▶ _WORK REQUEST_
Copy out every line in the entries below that includes "Viele".

Records drawn from a dataset
══════════
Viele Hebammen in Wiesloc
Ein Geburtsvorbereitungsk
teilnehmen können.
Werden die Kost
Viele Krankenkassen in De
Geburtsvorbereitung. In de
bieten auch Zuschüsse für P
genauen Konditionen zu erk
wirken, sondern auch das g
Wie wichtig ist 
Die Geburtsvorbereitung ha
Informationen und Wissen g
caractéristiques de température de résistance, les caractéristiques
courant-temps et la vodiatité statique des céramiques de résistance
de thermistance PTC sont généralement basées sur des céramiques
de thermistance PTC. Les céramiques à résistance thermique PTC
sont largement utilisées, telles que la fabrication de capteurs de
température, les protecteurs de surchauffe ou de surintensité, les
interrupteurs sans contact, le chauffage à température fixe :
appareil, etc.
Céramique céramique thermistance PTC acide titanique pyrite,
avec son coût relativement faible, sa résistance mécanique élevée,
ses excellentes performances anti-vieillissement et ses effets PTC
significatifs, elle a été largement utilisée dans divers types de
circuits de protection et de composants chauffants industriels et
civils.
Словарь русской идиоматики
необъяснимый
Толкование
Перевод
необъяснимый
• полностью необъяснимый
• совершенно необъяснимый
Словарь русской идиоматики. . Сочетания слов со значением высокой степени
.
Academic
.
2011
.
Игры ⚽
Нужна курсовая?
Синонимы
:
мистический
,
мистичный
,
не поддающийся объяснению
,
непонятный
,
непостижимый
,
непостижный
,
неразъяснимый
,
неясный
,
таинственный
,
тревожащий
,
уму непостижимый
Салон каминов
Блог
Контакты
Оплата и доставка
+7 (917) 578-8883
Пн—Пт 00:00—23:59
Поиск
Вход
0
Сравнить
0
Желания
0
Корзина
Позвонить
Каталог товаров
══════════
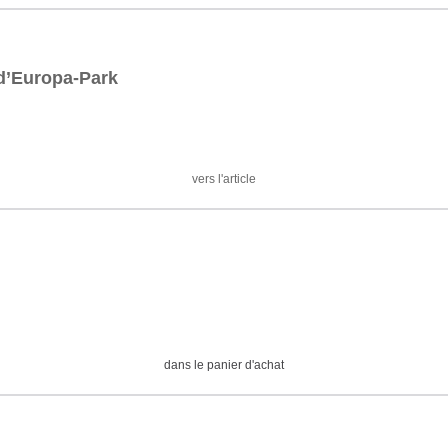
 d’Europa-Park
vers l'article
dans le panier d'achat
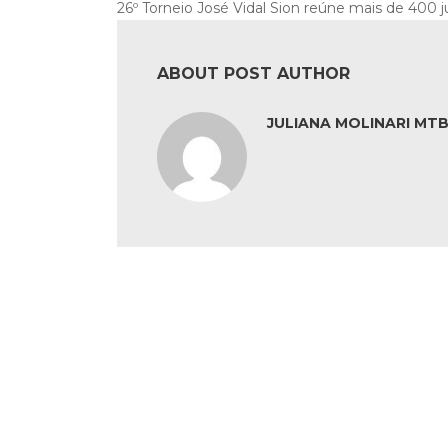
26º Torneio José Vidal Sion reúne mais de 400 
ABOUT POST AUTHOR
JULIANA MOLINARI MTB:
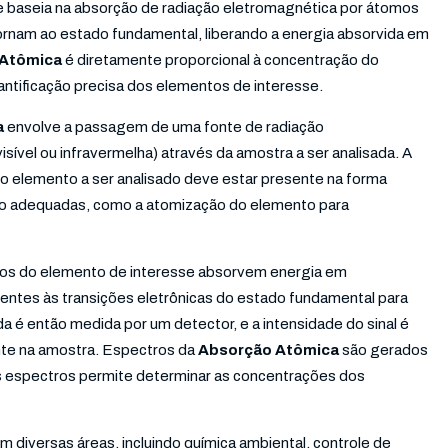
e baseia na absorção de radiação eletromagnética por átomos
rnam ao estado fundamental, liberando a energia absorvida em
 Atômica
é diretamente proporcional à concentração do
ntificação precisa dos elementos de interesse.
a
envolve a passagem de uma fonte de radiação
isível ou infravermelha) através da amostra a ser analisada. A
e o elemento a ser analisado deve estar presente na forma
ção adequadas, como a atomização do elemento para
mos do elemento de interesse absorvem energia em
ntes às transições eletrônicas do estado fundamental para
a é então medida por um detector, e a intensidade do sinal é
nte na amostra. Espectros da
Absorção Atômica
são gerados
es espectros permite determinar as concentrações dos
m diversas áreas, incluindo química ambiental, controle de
══════════
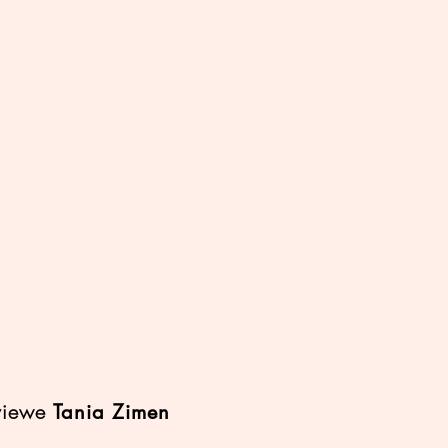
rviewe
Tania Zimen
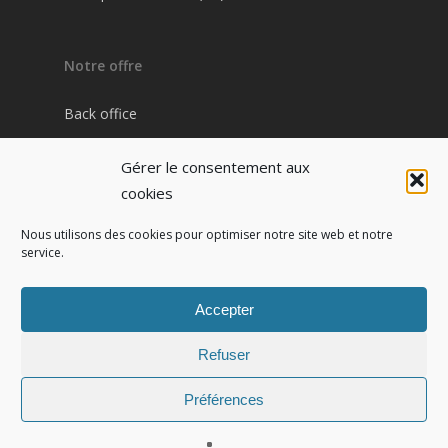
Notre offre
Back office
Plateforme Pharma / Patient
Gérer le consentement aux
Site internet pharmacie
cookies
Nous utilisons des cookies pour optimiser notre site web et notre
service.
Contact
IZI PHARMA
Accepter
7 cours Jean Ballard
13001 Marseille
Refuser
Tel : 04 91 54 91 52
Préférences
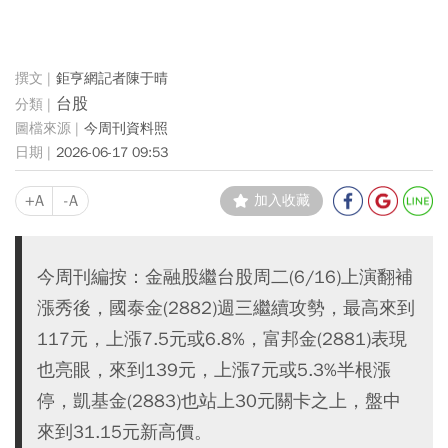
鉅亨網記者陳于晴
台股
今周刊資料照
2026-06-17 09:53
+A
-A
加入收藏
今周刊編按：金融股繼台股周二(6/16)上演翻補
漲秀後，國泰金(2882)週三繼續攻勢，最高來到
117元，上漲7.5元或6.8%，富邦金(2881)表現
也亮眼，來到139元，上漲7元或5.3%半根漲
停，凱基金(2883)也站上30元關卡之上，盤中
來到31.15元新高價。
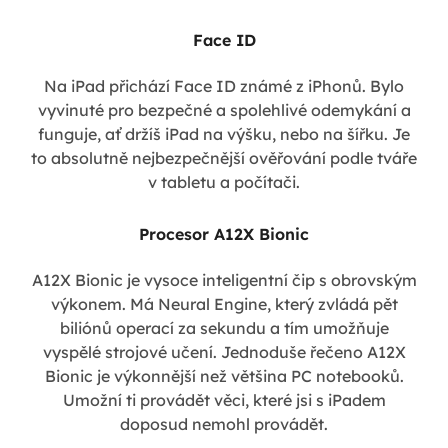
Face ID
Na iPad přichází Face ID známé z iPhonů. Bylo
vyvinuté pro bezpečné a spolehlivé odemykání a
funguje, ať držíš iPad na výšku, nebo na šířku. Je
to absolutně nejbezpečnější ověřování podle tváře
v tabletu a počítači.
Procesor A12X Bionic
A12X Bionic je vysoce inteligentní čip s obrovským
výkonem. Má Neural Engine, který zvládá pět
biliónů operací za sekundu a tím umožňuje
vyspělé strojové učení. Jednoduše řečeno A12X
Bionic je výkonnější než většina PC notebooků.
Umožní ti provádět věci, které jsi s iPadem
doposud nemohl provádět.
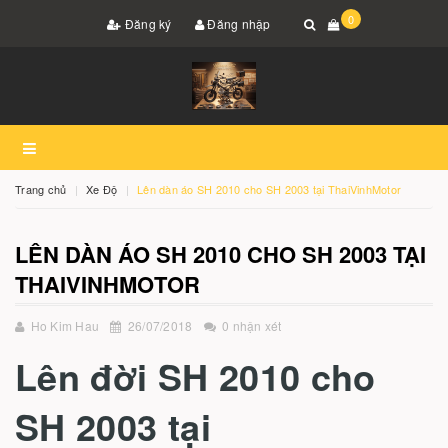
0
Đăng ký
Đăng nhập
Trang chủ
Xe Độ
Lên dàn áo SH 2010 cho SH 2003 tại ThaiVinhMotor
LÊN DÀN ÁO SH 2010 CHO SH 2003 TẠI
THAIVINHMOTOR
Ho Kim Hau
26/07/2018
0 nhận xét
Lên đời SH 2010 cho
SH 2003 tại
══════════
▶ _RESULT OF THIS TASK_
Viele Hebammen in Wiesloc
Viele Krankenkassen in De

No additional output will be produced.